(Input data Opens)

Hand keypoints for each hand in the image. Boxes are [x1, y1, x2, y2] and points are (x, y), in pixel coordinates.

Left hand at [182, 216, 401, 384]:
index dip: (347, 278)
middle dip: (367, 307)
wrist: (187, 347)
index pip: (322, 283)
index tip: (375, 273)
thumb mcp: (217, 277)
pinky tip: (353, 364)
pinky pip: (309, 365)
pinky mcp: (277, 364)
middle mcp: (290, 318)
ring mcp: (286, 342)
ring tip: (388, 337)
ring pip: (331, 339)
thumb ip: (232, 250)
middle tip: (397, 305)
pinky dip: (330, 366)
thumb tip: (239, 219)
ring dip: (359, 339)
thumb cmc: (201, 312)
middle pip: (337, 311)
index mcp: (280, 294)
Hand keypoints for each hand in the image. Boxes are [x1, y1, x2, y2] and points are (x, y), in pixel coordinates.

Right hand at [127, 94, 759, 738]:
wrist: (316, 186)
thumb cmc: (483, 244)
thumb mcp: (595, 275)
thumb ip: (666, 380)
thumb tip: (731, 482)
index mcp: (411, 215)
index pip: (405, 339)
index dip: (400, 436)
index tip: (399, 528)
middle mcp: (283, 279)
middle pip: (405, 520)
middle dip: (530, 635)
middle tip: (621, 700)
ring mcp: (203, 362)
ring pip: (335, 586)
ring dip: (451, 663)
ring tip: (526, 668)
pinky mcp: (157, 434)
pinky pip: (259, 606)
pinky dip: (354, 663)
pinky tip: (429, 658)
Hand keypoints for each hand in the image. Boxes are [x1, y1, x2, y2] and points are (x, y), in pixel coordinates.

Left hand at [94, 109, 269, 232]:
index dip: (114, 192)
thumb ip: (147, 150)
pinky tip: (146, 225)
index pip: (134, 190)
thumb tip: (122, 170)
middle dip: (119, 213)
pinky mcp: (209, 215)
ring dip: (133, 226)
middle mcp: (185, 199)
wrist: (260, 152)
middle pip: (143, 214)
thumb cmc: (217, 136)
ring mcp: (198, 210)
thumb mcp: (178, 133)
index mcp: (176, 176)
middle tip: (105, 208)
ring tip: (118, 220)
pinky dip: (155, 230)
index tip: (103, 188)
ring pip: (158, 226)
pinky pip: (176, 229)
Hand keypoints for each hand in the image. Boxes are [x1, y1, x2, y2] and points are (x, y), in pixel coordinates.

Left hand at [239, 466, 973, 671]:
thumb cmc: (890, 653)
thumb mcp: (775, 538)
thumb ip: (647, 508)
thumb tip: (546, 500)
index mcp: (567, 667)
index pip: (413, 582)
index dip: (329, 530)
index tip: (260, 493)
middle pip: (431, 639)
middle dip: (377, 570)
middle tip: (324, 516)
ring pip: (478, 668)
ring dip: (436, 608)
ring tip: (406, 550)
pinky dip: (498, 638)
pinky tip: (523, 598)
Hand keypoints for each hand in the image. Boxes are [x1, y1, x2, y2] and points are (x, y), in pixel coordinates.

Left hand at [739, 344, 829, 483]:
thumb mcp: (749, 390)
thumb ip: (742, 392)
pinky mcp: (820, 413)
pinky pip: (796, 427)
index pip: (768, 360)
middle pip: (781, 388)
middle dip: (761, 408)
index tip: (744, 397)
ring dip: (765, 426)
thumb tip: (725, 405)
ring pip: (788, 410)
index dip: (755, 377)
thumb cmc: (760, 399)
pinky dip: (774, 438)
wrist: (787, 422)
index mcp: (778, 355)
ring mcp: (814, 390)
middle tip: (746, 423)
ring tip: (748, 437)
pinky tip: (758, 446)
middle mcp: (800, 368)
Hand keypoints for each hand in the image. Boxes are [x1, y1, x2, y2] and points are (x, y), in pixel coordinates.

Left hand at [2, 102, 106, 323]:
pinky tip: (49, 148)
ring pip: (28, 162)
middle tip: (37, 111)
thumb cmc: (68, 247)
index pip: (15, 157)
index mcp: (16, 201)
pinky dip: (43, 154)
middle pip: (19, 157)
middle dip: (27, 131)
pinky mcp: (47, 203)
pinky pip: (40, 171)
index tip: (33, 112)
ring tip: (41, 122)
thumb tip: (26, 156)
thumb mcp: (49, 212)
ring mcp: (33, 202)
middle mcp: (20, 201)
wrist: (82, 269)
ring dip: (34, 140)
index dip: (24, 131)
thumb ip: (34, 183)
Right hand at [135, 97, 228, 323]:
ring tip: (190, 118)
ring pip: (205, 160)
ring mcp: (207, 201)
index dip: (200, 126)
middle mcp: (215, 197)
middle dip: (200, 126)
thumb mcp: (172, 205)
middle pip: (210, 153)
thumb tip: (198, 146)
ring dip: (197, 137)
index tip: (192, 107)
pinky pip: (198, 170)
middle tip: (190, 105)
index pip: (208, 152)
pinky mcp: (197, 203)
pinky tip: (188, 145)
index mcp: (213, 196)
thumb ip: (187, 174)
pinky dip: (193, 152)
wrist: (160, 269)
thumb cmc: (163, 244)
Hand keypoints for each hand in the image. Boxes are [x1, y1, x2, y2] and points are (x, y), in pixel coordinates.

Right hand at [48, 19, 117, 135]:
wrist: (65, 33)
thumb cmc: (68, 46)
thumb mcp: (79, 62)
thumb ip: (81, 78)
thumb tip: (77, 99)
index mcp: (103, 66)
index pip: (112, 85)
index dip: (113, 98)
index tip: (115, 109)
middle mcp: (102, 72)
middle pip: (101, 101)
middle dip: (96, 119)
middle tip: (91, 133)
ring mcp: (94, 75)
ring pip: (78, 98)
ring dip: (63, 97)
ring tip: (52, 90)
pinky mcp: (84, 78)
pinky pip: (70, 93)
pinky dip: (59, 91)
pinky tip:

(Input data Closes)

Aim of the exercise => Take the records above and copy them out exactly.

Solution to the problem =>
Hand keypoints for each hand in the image. Boxes are [x1, y1, x2, y2] and points are (x, y), in pixel coordinates.

Left hand at [182, 216, 401, 384]:
index dip: (347, 278)
middle dip: (367, 307)
wrist: (187, 347)
index pip: (322, 283)
index tip: (375, 273)
thumb mcp: (217, 277)
pinky tip: (353, 364)
pinky pip: (309, 365)
pinky mcp: (277, 364)
middle mcp: (290, 318)
ring mcp: (286, 342)
ring tip: (388, 337)
ring pip: (331, 339)
thumb ip: (232, 250)
middle tip: (397, 305)
pinky dip: (330, 366)
thumb tip: (239, 219)
ring dip: (359, 339)
thumb cmc: (201, 312)
middle pip: (337, 311)
index mcp: (280, 294)
Hand keypoints for each hand in the image. Boxes are [x1, y1, x2, y2] and points are (x, y), in pixel coordinates.

Right hand at [127, 94, 759, 738]:
wrist: (316, 186)
thumb cmc: (483, 244)
thumb mcp: (595, 275)
thumb ip: (666, 380)
thumb tip: (731, 482)
index mcp: (411, 215)
index pip: (405, 339)
index dip: (400, 436)
index tip: (399, 528)
middle mcp: (283, 279)
middle pip: (405, 520)
middle dip: (530, 635)
middle tip: (621, 700)
ring mcp: (203, 362)
ring pip: (335, 586)
ring dip: (451, 663)
ring tip: (526, 668)
pinky mcp: (157, 434)
pinky pip: (259, 606)
pinky dip: (354, 663)
pinky tip: (429, 658)
Hand keypoints for each hand in the image. Boxes are [x1, y1, x2, y2] and points are (x, y), in pixel coordinates.

Left hand at [94, 109, 269, 232]:
index dip: (114, 192)
thumb ip: (147, 150)
pinky tip: (146, 225)
index pip: (134, 190)
thumb tip: (122, 170)
middle dip: (119, 213)
pinky mcp: (209, 215)
ring dip: (133, 226)
middle mcp: (185, 199)
wrist: (260, 152)
middle pip: (143, 214)
thumb cmc: (217, 136)
ring mcp: (198, 210)
thumb mcp: (178, 133)
index mcp: (176, 176)
middle tip: (105, 208)
ring tip: (118, 220)
pinky dip: (155, 230)
index tip: (103, 188)
ring pip: (158, 226)
pinky pip: (176, 229)
Hand keypoints for each hand in the image. Boxes are [x1, y1, x2, y2] and points are (x, y), in pixel coordinates.

Left hand at [239, 466, 973, 671]:
thumb cmc: (890, 653)
thumb mcp: (775, 538)
thumb ip: (647, 508)
thumb tip: (546, 500)
index mcp: (567, 667)
index pip: (413, 582)
index dip: (329, 530)
index tip: (260, 493)
middle pip: (431, 639)
middle dip: (377, 570)
middle tip: (324, 516)
ring pip: (478, 668)
ring dip: (436, 608)
ring tip: (406, 550)
pinky dip: (498, 638)
pinky tip: (523, 598)
Hand keypoints for each hand in the image. Boxes are [x1, y1, x2, y2] and points are (x, y), in pixel coordinates.

Left hand at [739, 344, 829, 483]:
thumb mcp: (749, 390)
thumb ip: (742, 392)
pinky mcp: (820, 413)
pinky pip: (796, 427)
index pip: (768, 360)
middle pip: (781, 388)
middle dip: (761, 408)
index tip: (744, 397)
ring dip: (765, 426)
thumb tip: (725, 405)
ring pip: (788, 410)
index dip: (755, 377)
thumb cmc: (760, 399)
pinky dip: (774, 438)
wrist: (787, 422)
index mcp: (778, 355)
ring mcp: (814, 390)
middle tip: (746, 423)
ring tip: (748, 437)
pinky tip: (758, 446)
middle mcp: (800, 368)
Hand keypoints for each hand in the image. Boxes are [x1, y1, x2, y2] and points are (x, y), in pixel coordinates.

Left hand at [2, 102, 106, 323]:
pinky tip: (49, 148)
ring pip: (28, 162)
middle tip: (37, 111)
thumb cmc: (68, 247)
index pip: (15, 157)
index mcp: (16, 201)
pinky dip: (43, 154)
middle pip: (19, 157)
middle dip: (27, 131)
pinky mcp: (47, 203)
pinky pip: (40, 171)
index tip: (33, 112)
ring tip: (41, 122)
thumb tip: (26, 156)
thumb mcp: (49, 212)
ring mcp: (33, 202)
middle mcp: (20, 201)
wrist: (82, 269)
ring dip: (34, 140)
index dip: (24, 131)
thumb ip: (34, 183)
Right hand at [135, 97, 228, 323]:
ring tip: (190, 118)
ring pip: (205, 160)
ring mcp: (207, 201)
index dip: (200, 126)
middle mcp: (215, 197)
middle dip: (200, 126)
thumb mcp: (172, 205)
middle pip: (210, 153)
thumb tip: (198, 146)
ring dip: (197, 137)
index tip: (192, 107)
pinky pip: (198, 170)
middle tip: (190, 105)
index pip: (208, 152)
pinky mcp: (197, 203)
pinky tip: (188, 145)
index mcp: (213, 196)
thumb ip: (187, 174)
pinky dip: (193, 152)
wrist: (160, 269)
thumb cmc: (163, 244)
Hand keypoints for each hand in the image. Boxes are [x1, y1, x2, y2] and points are (x, y), in pixel coordinates.

Right hand at [48, 19, 117, 135]:
wrist: (65, 33)
thumb cmc: (68, 46)
thumb mcp: (79, 62)
thumb ip: (81, 78)
thumb tip: (77, 99)
index mcp: (103, 66)
index pip: (112, 85)
index dip: (113, 98)
index tip: (115, 109)
middle mcp: (102, 72)
middle pip: (101, 101)
middle dip: (96, 119)
middle tip: (91, 133)
ring mcp: (94, 75)
ring pip: (78, 98)
ring dip: (63, 97)
ring tip: (52, 90)
pinky mcp: (84, 78)
pinky pip: (70, 93)
pinky dip: (59, 91)
pinky tip:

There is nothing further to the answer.